Patients and methods
We measured the FM area, sagittal and transverse diameters on preoperative CT scans in patients with bicoronal synostosis (n = 40) and age-matched control group (n = 18). Our study included 16 children with FGFR3 p.Pro250Arg mutation (mean age 6.1 months), 10 with TWIST-1 mutation (mean age7.6 months) and 14 patients with isolated bicoronal synostosis (mean age 6.1).
Results
We observed a significantly smaller FM area in FGFR3 group compared to control group and isolated brachycephaly group (p = 0.001 and p = 0.038, respectively). The mean FM area in FGFR3 group was 426.13 mm2 (p = 0.001), while in TWIST-1 group was 476.34 mm2 (p = 0.103), and in isolated brachycephaly group 489.43 mm2 (p = 0.129) compared to control group: 528.90 mm2. The posterior segment of the sagittal diameter of the FM and its width as well as the bi-interoccipital synchondrosis diameters were significantly smaller in FGFR3 group compared to control group.
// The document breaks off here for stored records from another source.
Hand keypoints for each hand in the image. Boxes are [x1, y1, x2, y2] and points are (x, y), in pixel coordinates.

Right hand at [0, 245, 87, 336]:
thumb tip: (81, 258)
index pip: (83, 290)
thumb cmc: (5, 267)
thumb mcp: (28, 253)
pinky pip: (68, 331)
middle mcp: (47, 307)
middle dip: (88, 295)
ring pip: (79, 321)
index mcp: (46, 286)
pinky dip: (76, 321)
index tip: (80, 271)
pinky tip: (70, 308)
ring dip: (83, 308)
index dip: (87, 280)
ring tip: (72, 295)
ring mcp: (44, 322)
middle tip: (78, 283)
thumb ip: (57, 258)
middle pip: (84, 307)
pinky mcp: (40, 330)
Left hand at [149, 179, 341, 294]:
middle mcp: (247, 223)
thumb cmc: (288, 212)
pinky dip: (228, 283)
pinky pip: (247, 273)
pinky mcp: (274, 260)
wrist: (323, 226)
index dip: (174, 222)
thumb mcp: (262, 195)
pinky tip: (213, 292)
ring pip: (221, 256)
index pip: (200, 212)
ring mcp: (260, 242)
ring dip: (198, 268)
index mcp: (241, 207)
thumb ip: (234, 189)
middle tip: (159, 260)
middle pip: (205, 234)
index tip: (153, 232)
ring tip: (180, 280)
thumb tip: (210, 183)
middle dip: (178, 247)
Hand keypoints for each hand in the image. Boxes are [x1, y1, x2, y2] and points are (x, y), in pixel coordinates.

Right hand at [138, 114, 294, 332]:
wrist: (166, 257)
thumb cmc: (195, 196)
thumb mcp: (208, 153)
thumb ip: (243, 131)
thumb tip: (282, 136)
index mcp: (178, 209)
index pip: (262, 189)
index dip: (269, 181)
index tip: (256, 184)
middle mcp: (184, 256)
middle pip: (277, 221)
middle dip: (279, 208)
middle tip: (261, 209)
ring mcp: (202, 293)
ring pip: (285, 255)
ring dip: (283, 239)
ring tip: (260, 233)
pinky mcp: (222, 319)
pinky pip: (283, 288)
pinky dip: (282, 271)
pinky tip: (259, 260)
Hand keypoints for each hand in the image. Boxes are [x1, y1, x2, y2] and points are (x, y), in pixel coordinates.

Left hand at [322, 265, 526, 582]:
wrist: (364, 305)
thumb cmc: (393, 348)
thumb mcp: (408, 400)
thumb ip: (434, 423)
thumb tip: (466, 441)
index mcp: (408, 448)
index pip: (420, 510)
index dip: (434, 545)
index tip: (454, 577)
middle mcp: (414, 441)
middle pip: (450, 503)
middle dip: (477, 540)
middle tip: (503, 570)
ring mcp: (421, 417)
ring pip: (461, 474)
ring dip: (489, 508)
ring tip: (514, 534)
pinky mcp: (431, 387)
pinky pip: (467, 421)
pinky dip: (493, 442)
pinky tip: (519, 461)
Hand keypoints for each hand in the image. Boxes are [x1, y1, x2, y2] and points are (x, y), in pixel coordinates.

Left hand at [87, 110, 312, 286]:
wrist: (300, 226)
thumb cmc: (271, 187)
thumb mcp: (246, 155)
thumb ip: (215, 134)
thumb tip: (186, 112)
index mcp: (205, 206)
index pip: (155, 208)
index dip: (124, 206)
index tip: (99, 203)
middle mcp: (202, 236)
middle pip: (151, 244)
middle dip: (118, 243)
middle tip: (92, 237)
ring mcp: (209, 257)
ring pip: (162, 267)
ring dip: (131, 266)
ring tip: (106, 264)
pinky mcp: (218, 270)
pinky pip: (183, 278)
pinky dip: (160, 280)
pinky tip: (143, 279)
In TWIST-1 group, the only altered dimension was the FM anterior segment of the sagittal diameter (p = 0.008). We did not observe any significant alteration of FM in patients with isolated brachycephaly compared to control group.
Discussion and conclusions
The FM area is significantly altered in FGFR3-related brachycephaly, whereas in patients with Saethre–Chotzen syndrome (TWIST-1 mutation) the mean FM area is similar to control group. This study confirms the importance of FGFRs on FM growth whereas TWIST-1 seems to have a minor role.